(ABOUT THIS TASK) Copy everything from "Thursday 30 October" down to "are editiones minores." in the blog post on the Didache below, word for word.

(EXCERPTED TEXT)
━━━━━━━━━━
Markus Vinzent's Blog

Thursday 30 October 2014

The Didache and the early dating of Matthew (and the other later canonical Gospels)

The fundamental problem, as I see it with the Didache, is given by the fact that we are still missing a major critical edition. All that we have got (SC, FC ...) are editiones minores.
These pretend to give a text which, in fact, is only mirroring fourth century recensions of a text. As all editors admit, the existing recensions that we have are so divergent that an editio maior would need to put side by side the various recensions so that one can recognise the differences and variations (much as we have it now with Aristides). So to the question of origin and date of the Didache one would first need to establish the relation between the various recensions to dating and locating of them, before one moves into hypotheseis about the potential earlier versions. The strong differences between the recensions underline, indeed, that this text was heavily revised, being a non-authored, partly catechetical, liturgical, practical, juridicial document which, as one can see from the reuse in the Apostolic Constitutions, has been seen as a building block for further use.
The question of the right text has an enormous bearing, for example, on the discussion I have with many New Testament scholars. When they point to the use of Matthew in the Didache, they refer amongst others to what scholarship calls the 'gospel insertion' (SC Did 1,3-6) which is almost entirely taken from Matthew 5 (Luke 6 par.) - yet this first 'Christian' part is present in H,CA,O,G, but is missing in KO,E and L, neither is there a parallel in Barn. 18-20, and therefore left out of the edition of the Did. by Klaus Wengst, for example. B. Layton has already pointed out that the Didache, as we have it (also with this insertion), is a harmonised version, where Matthew and Luke have contaminated the text of the Didache. The main argument against this text passage as part of the earlier version of the Didache is that there cannot be given a reason why the KO would have left out from the Didache this passage which sounds most Christian.
━━━━━━━━━━
(EXCERPTED DATA)
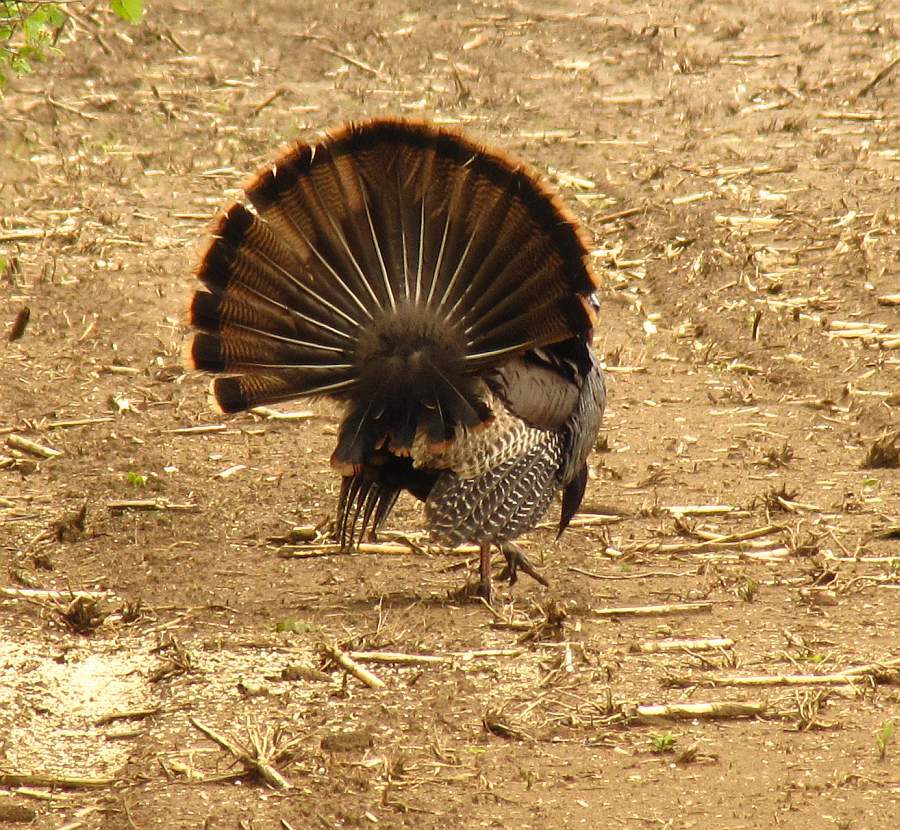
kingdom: Animalia
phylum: Chordata
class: Aves
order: Galliformes
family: Phasianidae
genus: Meleagris
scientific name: Meleagris gallopavo
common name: Wild turkey
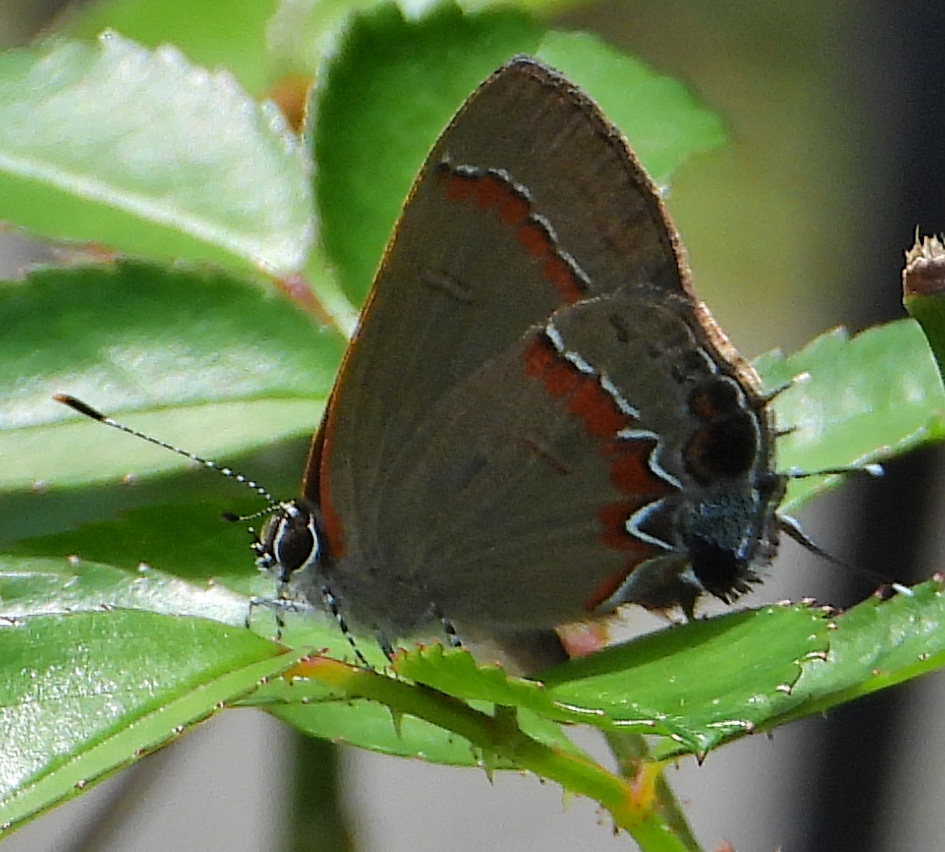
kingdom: Animalia
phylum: Arthropoda
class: Insecta
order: Lepidoptera
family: Lycaenidae
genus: Calycopis
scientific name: Calycopis cecrops
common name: Red-banded hairstreak
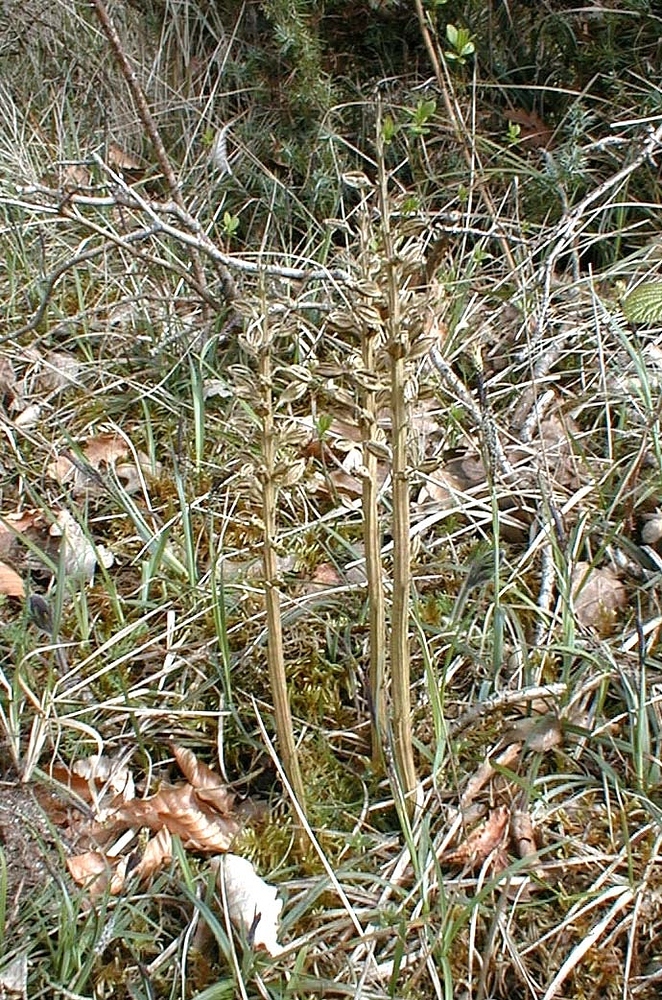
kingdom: Plantae
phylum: Tracheophyta
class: Liliopsida
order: Asparagales
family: Orchidaceae
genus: Neottia
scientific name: Neottia nidus-avis
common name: Bird's-nest orchid
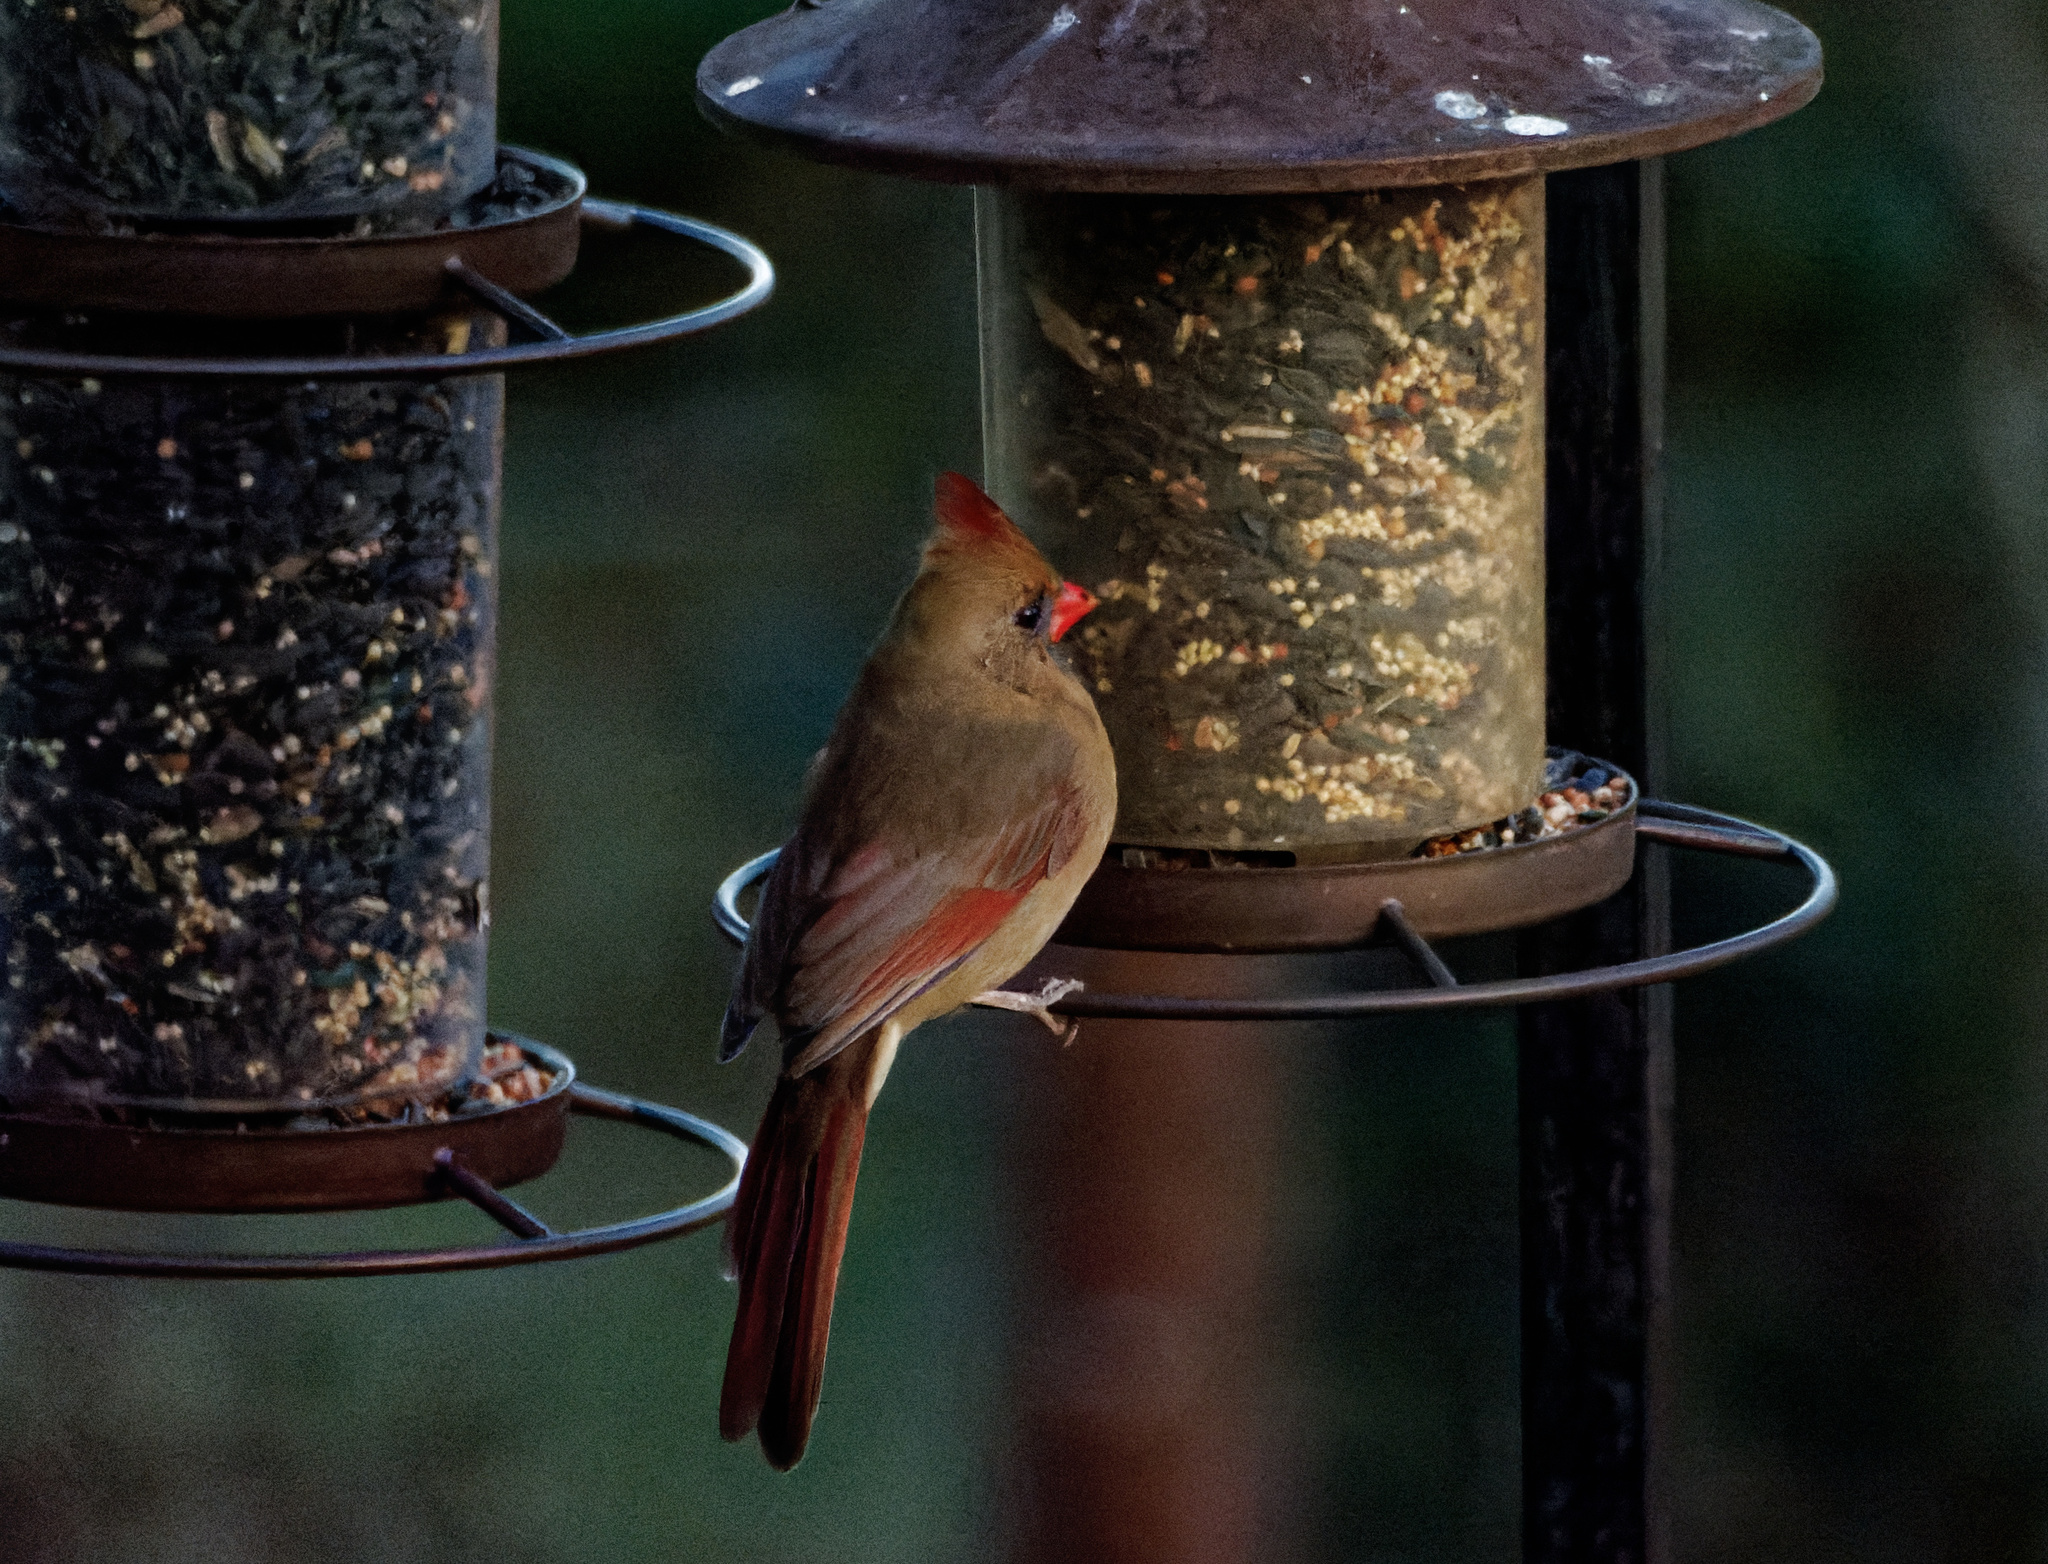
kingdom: Animalia
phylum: Chordata
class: Aves
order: Passeriformes
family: Cardinalidae
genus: Cardinalis
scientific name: Cardinalis cardinalis
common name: Northern cardinal
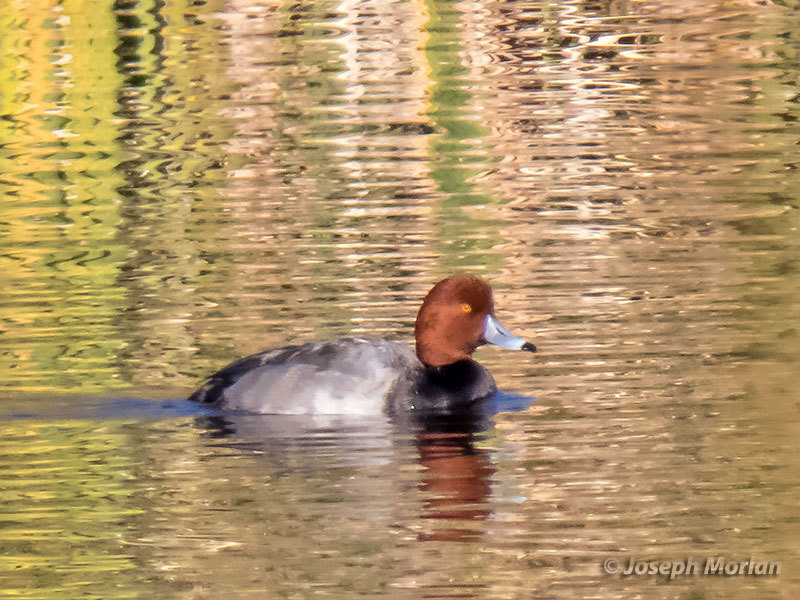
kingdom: Animalia
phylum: Chordata
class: Aves
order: Anseriformes
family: Anatidae
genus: Aythya
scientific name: Aythya americana
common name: Redhead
━━━━━━━━━━
(WORKED SOLUTION)
Thursday 30 October 2014

The Didache and the early dating of Matthew (and the other later canonical Gospels)

The fundamental problem, as I see it with the Didache, is given by the fact that we are still missing a major critical edition. All that we have got (SC, FC ...) are editiones minores.